Harper was being held in the Brooklyn Park jail late Thursday.
The abuse became so severe that Hennepin County ordered Kazerion and his brother placed in foster care last summer. They were reunited with their mother in March, despite Hennepin County saying that Harper was not complying with a plan to keep the children safe.
The case "will be in the back of everybody's minds, if not the front of everybody's minds," said state Sen. Kathy Sheran, DFL-Mankato, a task force member. "If what we do … is just move around the silverware in the drawer, if that's what the recommendations are, I think people will object to that."
Gov. Mark Dayton formed the task force in September in response to the Star Tribune's reporting on child protection failures. The 26-member group has until the end of December to make its first set of recommendations to the governor and Legislature on what should be done to improve the system.
On some issues, there is near universal agreement, including doing away with a controversial law passed this year that prohibited child protection agencies from using rejected abuse reports when considering whether a new report has merit. Many on the task force also say the state Department of Human Services needs to improve its monitoring of county child protection agencies.

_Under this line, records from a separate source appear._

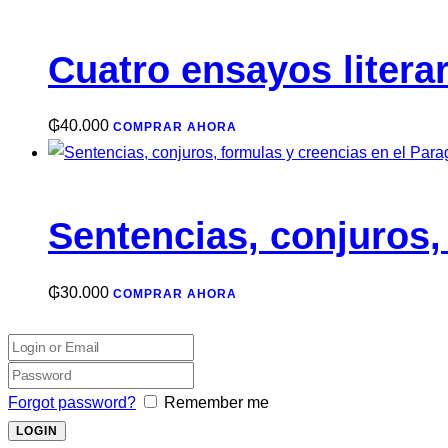
Cuatro ensayos litera
₲
40.000
COMPRAR AHORA
Sentencias, conjuros,
₲
30.000
COMPRAR AHORA
Forgot password?
Remember me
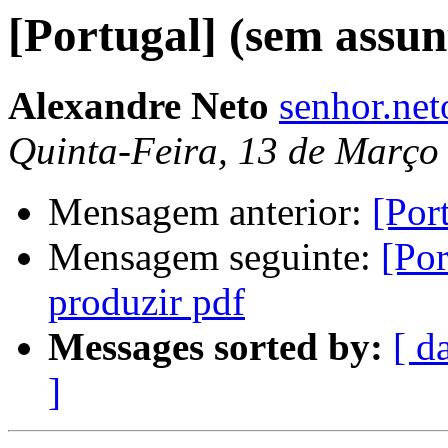
[Portugal] (sem assun
Alexandre Neto
senhor.ne
Quinta-Feira, 13 de Março
Mensagem anterior:
[Por
Mensagem seguinte:
[Por
produzir pdf
Messages sorted by:
[ d
]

However, on many other issues, the task force is divided, including how social workers should use a controversial program called family assessment, where a child abuse report is not investigated. Supporters of the program, which has become the primary method for responding to abuse reports in the state, say with the threat of punishment removed, parents are more likely to work with social workers to keep their children safe. Opponents argue that children at high risk for abuse are less safe because an abuser is not identified.